*Extrait choisi*.
1939

Article (T 4646), traduit du russe, avec la permission de la Houghton Library. Publié en français dans Œuvres, ILT, 1986, t. 22 . Numérisation par le GMI.

Trotsky

Léon Trotsky

L'autodéfense ouvrière

25 octobre 1939

Tout État est l'organisation de la coercition de la classe dominante. Le régime social demeure stable tant que la classe dominante est capable, par son État, d'imposer sa volonté aux classes exploitées. La police et l'armée sont les instruments les plus importants de l'État. Les capitalistes s'abstiennent - pas totalement, il s'en faut - de conserver leurs propres armées privées, les effaçant au profit de l'État, de façon à empêcher la classe ouvrière de jamais créer sa propre force armée.

Pendant la montée du système capitaliste, le monopole d'État des forces armées est perçu comme quelque chose de naturel, y compris par les classes opprimées.

Avant la dernière guerre mondiale, la social-démocratie internationale, même dans ses meilleures périodes, n'a même jamais posé la question de l'armement des ouvriers. Plus grave encore, elle rejetait cette idée comme l'écho romantique d'un passé lointain.

C'est seulement dans la Russie tsariste que le jeune prolétariat, au cours des premières années du siècle, a commencé à recourir à l'armement de ses propres détachements de combat. Cela révélait de la façon la plus éclatante l'instabilité de l'ancien régime. La monarchie tsariste s'est révélée de moins en moins capable de régler les rapports sociaux par ses agences normales, son armée et sa police, et a dû recourir de plus en plus aux bandes de volontaires, comme les Cent-Noirs [1], avec leurs pogroms contre les Juifs, les Arméniens, les étudiants, les ouvriers et les autres. C'est en réplique que les ouvriers, de même que les divers groupes nationaux, ont commencé à organiser leurs propres détachements d'autodéfense. Ces faits marquaient le début de la révolution.

En Europe, la question des détachements d'ouvriers armés ne s'est posée que vers la fin de la guerre, et, aux États-Unis, plus tard encore. Dans tous les cas, sans exception, c'était et c'est la réaction capitaliste qui commence la première à bâtir des organisations spéciales de combat coexistant avec la police et l'armée de l'État bourgeois. Cela s'explique par le fait que la bourgeoisie voit plus loin et qu'elle est plus brutale que le prolétariat. Sous la pression des contradictions de classes, elle cesse de s'appuyer exclusivement sur son propre État, dans la mesure où ce dernier est encore lié par des normes « démocratiques ». L'apparition d'organisations de combat de « volontaires », qui ont pour objectif l'élimination physique du prolétariat, constitue un symptôme indubitable que la désintégration de la démocratie a commencé, puisqu'il n'est plus possible de régler les contradictions de classes par les méthodes anciennes.

*Données d'entrée*.
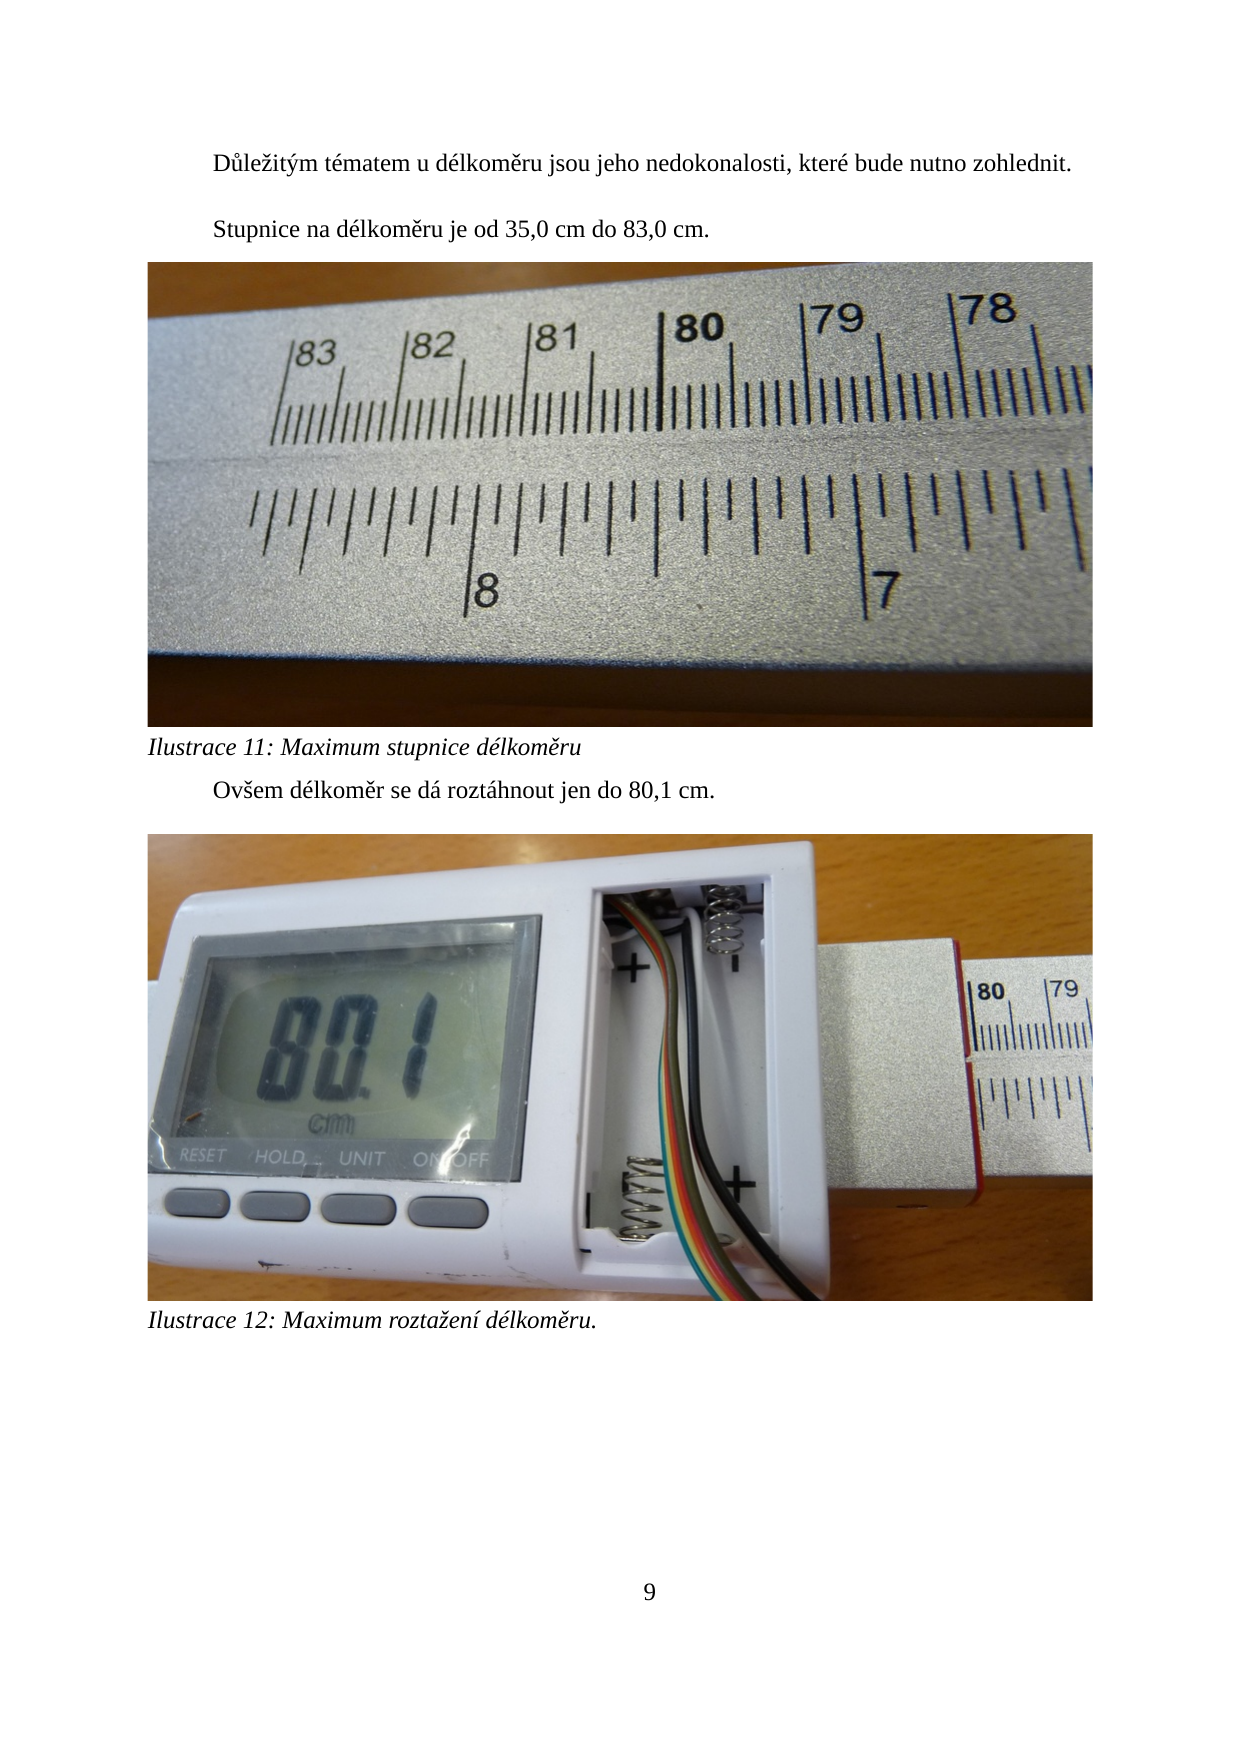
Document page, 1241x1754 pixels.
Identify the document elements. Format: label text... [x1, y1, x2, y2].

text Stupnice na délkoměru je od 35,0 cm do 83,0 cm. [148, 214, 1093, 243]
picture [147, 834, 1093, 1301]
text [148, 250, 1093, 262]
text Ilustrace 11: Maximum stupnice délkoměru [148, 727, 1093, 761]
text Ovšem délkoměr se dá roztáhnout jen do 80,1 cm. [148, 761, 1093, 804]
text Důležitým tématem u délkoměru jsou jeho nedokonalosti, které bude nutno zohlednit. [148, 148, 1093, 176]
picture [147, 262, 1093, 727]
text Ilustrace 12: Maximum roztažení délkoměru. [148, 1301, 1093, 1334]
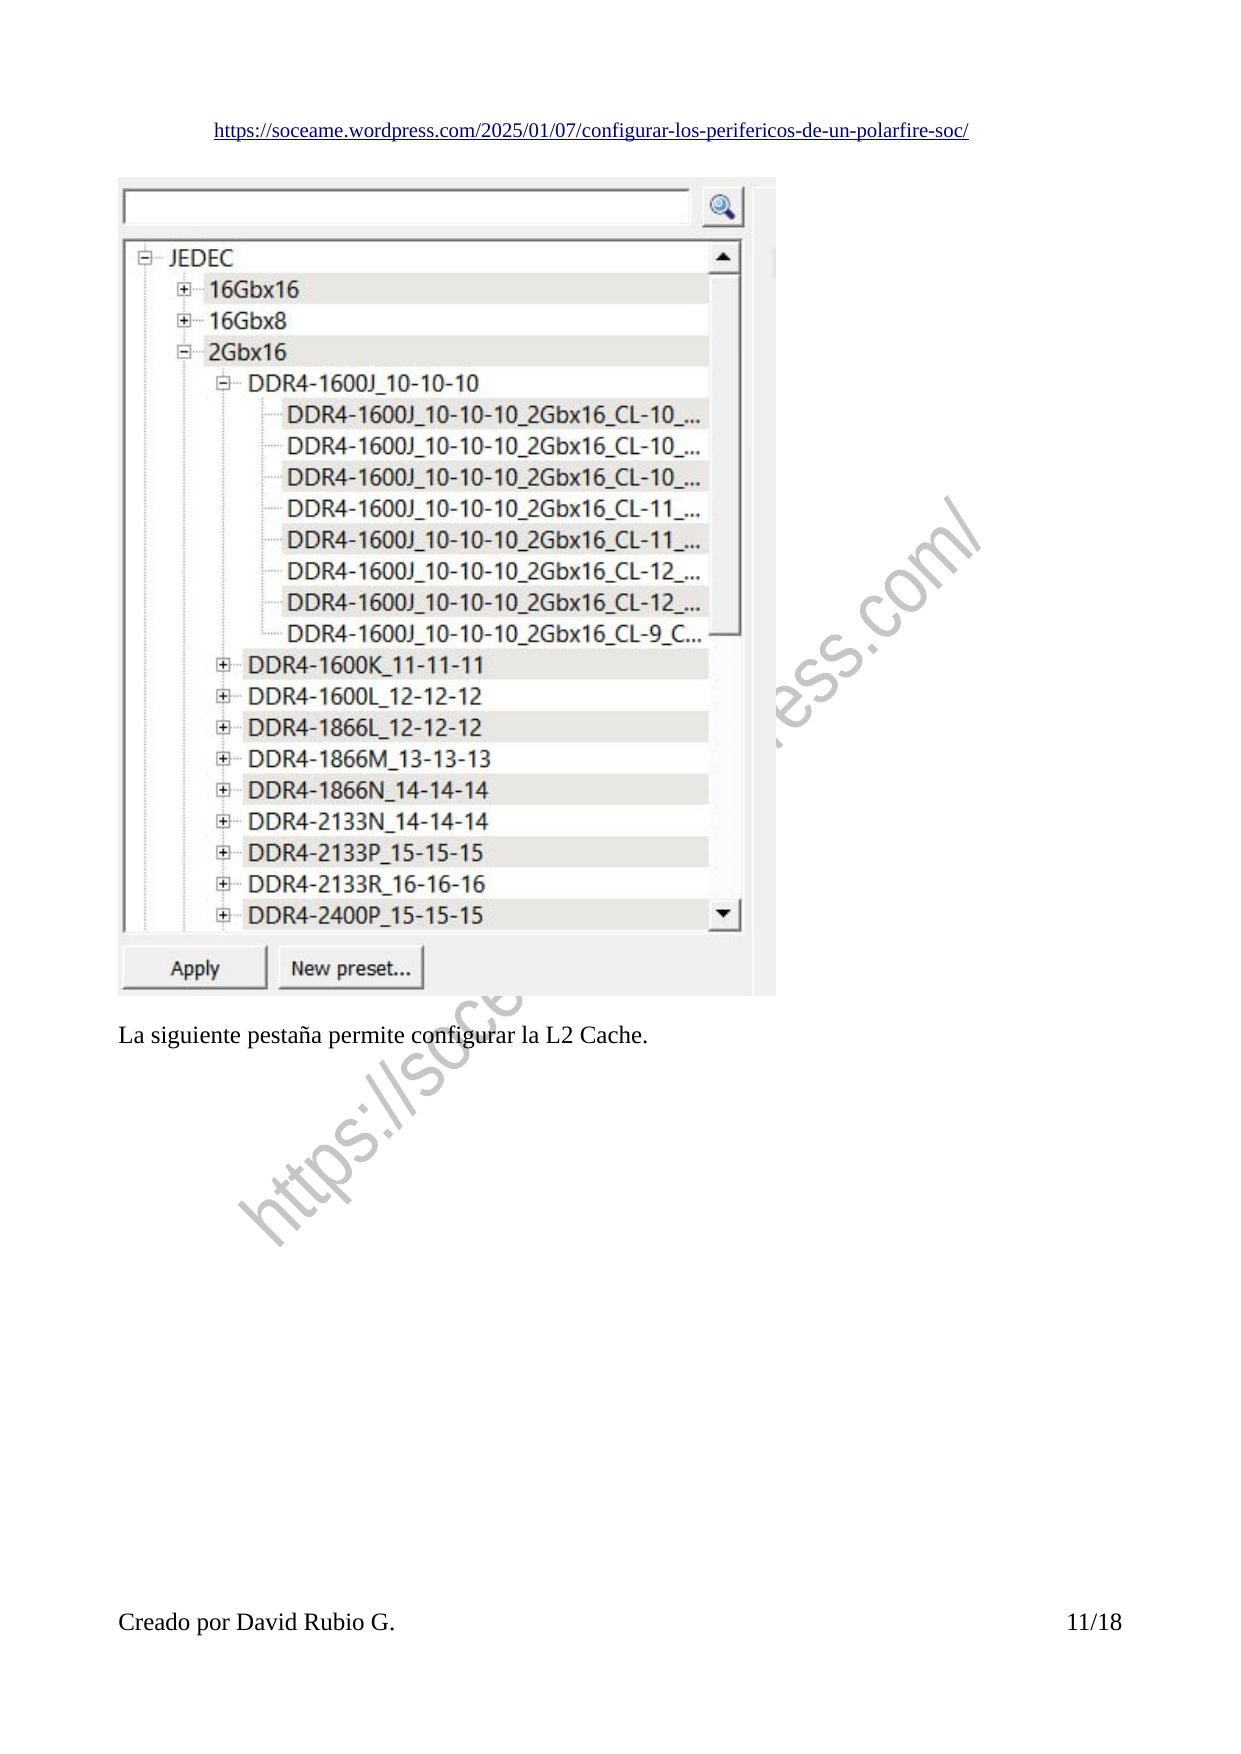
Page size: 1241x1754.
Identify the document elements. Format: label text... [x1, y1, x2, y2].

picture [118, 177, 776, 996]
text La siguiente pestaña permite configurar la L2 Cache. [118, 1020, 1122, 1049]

*Consignes de travail*.
• A. Disposez en liste JSON de chaînes, une par ligne et sans les lignes vides, les lignes de la section « Données d'entrée » depuis la première jusqu'à celle qui contient « text Ovšem délkoměr », bornes comprises. Laissez les images de côté.
• B. Reprenez le texte sur l'autodéfense ouvrière à la suite de sa dernière phrase.

*Réponses par tâche*.
• A.
[
  "Document page, 1241x1754 pixels.",
  "Identify the document elements. Format: label text... [x1, y1, x2, y2].",
  "text Stupnice na délkoměru je od 35,0 cm do 83,0 cm. [148, 214, 1093, 243]",
  "picture [147, 834, 1093, 1301]",
  "text [148, 250, 1093, 262]",
  "text Ilustrace 11: Maximum stupnice délkoměru [148, 727, 1093, 761]",
  "text Ovšem délkoměr se dá roztáhnout jen do 80,1 cm. [148, 761, 1093, 804]"
]

• B.
L'espoir des partis réformistes, de la 2e et de la 3e Internationale et des syndicats, que les organes de l'État démocratiques allaient les défendre contre les bandes fascistes s'est avéré, partout et toujours, illusoire. Au cours des crises sérieuses, la police maintient toujours une attitude d'amicale neutralité, quand ce n'est pas de collaboration ouverte, avec les bandes contre-révolutionnaires. Mais et c'est le résultat de la grande vigueur des illusions démocratiques chez les ouvriers, ils sont très lents à organiser leurs propres détachements de combat. Le terme d' « autodéfense » correspond totalement à leurs intentions, au moins dans la période initiale, car l'attaque provient toujours d'abord des bandes contre-révolutionnaires. Le capital monopoliste, qui les soutient, déclenche une guerre préventive contre le prolétariat pour l'empêcher de faire la révolution socialiste.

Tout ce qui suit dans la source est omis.